**Trecho exibido:**
____________________

Para essa discussão, além de Isaías 14, tem-se Ezequiel 28; ambos apresentam linguagem semelhante. A chamada “canção de insulto” de Isaías 14, e a lamentação contra o rei de Tiro, em Ezequiel 28, trazem uma profecia em gênero poético, e se dirigem, por certo, a homens; a reis. No entanto, mesmo que haja a suposta presença mitológica influenciando (parcialmente) nas produções linguísticas dos profetas, há elementos no texto que vão além deste cenário.

Em Isaías 14, os versículos 13 a 15 apresentam as expressões “...no teu coração...’  ‘Eu subirei ao céu, acima das estrelas de Deus exaltarei o meu trono’... e serei semelhante ao Altíssimo’ ... ‘levado serás ao inferno, ao mais profundo do abismo”.  Não obstante a linguagem poética e a (possível) referência às nomenclaturas que a mitologia dava aos reis[1], expressões como “no teu coração”, “subirei”, “serei semelhante ao altíssimo” tanto estão além de qualquer rei terreno, quanto estão de acordo Gen. 3.4,5, onde Satanás (ou seria uma simples serpente?) declara seu grande pecado – o orgulho. E veja-se ainda a insistência de que inferno (Sheol) deveria ser sempre traduzido como sepultura (veja Sal 9.17[?!]). Aqui, a “sepultura” minimizaria o caso, porque todos homens vão para lá. Mas se for inferno (punição eterna) o profeta vai mais além. É aí que parece-me digno de nota que “este rei” não é apenas levado à sepultura, mas ao inferno, “ao mais profundo do abismo”!

____________________

**O pedido:**
No trecho sobre Isaías 14 e Ezequiel 28, qual é o grande pecado que, segundo o texto, Satanás declara em Gênesis 3.4,5?

____________________

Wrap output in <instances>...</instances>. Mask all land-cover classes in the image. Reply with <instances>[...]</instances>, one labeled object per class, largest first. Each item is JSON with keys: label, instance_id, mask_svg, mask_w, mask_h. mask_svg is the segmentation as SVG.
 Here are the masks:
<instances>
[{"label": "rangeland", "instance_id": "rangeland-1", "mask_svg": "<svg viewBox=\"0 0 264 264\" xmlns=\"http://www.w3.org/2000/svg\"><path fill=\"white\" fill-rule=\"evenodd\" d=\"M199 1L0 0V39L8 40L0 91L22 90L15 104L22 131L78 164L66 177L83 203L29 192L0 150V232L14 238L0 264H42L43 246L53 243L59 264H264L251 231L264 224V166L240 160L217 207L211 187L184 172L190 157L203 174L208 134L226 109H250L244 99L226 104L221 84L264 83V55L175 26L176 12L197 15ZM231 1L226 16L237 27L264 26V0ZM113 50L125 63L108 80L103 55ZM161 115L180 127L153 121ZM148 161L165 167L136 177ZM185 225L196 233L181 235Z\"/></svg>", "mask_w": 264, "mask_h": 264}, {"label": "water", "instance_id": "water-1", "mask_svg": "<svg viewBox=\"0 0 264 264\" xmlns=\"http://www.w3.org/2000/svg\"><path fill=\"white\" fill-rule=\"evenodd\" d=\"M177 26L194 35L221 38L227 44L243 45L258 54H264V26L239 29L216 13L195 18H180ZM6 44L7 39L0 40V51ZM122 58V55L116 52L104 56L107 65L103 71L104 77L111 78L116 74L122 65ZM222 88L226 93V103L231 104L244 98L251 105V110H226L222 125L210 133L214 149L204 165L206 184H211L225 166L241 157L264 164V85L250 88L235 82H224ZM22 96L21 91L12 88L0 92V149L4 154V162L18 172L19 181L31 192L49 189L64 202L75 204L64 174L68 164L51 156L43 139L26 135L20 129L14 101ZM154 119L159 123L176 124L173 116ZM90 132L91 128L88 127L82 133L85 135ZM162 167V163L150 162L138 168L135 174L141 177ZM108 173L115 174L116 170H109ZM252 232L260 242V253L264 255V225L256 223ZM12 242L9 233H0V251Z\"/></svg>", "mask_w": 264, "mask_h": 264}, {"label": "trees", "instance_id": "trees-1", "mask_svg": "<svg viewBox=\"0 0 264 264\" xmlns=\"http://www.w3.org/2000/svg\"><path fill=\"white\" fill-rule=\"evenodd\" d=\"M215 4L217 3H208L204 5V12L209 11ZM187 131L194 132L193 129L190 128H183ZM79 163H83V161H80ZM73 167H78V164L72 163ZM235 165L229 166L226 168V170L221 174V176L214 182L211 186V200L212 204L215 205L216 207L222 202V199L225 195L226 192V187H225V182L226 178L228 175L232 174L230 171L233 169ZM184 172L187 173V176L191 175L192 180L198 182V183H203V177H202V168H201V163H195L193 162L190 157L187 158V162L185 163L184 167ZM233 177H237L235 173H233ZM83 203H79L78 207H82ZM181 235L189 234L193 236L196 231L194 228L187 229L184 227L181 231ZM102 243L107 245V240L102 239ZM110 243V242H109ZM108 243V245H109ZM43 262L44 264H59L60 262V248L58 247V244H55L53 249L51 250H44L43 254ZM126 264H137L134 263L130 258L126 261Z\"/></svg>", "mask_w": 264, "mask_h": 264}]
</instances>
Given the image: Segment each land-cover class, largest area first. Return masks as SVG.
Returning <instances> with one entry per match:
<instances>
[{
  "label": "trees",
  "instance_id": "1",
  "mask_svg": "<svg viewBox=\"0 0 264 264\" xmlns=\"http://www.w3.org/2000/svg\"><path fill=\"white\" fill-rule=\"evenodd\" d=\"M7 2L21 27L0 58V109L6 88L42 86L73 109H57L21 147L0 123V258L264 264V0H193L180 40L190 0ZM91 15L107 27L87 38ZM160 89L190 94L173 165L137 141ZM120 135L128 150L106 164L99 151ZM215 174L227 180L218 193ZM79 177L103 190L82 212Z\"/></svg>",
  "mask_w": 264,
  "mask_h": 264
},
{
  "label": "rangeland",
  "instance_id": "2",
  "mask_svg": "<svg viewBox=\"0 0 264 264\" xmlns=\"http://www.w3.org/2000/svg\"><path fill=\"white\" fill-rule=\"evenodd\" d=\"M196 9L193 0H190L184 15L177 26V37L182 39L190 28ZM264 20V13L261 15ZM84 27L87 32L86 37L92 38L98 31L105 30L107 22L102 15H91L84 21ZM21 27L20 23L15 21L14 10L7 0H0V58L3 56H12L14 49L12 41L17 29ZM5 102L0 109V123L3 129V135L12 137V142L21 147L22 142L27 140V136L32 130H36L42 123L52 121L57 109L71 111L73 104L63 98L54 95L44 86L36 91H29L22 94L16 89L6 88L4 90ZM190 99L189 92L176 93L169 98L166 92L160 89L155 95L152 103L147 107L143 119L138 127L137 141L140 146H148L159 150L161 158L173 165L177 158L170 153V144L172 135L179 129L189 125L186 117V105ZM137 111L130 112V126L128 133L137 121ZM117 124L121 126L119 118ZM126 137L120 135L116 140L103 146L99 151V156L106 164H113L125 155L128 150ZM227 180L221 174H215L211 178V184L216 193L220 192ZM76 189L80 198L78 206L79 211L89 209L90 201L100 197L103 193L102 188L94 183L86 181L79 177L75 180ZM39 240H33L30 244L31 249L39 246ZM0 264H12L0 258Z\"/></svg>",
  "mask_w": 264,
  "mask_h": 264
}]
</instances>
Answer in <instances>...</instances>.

____________________

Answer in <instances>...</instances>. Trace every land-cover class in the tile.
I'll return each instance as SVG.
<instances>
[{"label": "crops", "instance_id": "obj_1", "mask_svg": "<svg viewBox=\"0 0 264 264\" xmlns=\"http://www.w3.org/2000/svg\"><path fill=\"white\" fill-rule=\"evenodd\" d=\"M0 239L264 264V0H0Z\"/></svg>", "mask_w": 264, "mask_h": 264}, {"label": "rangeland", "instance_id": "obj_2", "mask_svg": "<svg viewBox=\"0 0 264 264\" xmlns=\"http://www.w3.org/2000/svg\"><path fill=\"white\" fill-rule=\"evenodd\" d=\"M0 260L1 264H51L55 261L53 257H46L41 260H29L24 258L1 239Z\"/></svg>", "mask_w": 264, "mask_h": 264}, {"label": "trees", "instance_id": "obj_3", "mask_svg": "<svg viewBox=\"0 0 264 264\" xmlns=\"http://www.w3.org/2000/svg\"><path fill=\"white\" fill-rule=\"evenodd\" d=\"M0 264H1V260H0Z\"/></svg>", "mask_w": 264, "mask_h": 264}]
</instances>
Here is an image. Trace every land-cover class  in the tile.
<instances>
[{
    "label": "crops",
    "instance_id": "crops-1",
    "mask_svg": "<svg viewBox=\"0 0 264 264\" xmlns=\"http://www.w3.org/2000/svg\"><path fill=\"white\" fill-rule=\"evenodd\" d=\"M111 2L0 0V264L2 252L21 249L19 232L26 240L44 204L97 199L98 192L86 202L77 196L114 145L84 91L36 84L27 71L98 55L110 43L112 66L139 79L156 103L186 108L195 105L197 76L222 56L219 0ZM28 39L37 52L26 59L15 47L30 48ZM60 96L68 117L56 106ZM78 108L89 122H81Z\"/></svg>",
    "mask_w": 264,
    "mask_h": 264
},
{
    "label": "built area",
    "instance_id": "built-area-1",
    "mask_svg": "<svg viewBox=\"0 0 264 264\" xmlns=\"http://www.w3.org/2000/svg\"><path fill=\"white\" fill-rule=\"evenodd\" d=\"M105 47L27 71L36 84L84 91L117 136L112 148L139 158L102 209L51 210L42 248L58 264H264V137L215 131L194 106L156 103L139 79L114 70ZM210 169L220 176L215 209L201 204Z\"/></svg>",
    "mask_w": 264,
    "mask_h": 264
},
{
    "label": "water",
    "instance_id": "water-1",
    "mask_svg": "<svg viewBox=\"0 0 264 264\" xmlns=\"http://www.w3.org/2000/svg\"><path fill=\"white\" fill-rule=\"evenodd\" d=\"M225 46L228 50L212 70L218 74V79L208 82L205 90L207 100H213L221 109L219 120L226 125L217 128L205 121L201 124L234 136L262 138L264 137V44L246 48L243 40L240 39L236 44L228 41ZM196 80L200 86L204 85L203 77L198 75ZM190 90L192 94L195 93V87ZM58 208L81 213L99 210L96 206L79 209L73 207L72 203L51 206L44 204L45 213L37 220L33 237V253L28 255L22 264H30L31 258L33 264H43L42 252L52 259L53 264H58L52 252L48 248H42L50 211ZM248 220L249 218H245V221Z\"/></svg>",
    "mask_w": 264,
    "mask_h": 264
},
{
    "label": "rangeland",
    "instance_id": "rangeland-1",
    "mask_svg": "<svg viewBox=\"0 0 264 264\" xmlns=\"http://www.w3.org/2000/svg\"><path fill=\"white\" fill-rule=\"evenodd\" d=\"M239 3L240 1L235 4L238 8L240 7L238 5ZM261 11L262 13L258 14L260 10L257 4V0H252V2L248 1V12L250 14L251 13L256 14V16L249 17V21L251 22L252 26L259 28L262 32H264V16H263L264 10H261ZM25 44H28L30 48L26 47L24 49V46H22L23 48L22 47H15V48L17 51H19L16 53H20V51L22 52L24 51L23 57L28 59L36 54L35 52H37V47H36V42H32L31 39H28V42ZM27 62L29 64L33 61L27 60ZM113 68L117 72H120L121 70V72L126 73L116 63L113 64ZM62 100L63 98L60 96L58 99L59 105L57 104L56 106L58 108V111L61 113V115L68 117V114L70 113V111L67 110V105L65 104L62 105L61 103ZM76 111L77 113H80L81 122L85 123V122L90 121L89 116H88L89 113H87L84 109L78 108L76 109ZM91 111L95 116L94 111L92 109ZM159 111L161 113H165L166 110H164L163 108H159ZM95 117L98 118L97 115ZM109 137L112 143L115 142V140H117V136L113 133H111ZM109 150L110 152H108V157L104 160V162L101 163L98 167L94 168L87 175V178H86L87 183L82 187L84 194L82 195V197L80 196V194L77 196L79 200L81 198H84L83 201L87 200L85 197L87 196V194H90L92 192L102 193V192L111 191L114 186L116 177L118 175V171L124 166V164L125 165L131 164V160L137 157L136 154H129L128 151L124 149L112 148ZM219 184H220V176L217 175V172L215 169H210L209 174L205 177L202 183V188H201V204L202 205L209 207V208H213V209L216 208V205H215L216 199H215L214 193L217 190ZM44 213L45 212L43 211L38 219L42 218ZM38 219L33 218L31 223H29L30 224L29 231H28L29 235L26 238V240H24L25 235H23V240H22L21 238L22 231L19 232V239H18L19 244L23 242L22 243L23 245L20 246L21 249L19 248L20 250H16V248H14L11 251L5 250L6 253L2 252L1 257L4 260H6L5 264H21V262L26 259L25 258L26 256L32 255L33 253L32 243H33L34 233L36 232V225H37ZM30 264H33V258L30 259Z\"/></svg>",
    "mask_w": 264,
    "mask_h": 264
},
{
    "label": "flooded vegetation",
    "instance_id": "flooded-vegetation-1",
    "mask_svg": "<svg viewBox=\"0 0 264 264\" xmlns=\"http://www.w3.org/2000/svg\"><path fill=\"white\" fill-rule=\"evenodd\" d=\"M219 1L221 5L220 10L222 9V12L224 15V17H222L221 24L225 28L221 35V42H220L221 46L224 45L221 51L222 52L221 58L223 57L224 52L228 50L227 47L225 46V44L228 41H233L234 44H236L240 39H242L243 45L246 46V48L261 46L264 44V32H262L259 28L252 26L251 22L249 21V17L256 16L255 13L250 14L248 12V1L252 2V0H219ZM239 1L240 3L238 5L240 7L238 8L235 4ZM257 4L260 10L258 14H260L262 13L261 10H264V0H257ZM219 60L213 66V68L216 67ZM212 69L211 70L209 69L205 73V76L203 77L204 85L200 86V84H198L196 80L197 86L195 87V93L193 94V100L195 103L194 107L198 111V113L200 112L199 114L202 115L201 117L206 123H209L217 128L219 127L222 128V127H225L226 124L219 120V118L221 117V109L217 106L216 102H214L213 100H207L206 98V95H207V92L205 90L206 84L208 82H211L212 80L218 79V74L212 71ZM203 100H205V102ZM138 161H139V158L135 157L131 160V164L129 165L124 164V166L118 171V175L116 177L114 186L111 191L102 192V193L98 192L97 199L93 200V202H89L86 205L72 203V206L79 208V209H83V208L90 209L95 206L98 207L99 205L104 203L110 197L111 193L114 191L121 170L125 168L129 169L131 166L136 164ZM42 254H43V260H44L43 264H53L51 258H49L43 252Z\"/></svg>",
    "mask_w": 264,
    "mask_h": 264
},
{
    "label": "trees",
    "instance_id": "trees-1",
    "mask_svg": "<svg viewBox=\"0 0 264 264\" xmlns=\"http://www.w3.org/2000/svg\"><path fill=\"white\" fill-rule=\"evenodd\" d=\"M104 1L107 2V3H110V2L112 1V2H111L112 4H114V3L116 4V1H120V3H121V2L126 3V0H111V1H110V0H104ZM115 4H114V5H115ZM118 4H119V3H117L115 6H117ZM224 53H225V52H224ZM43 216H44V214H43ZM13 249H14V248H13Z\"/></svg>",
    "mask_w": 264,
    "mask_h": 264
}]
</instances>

____________________

**A resposta:**
O orgulho.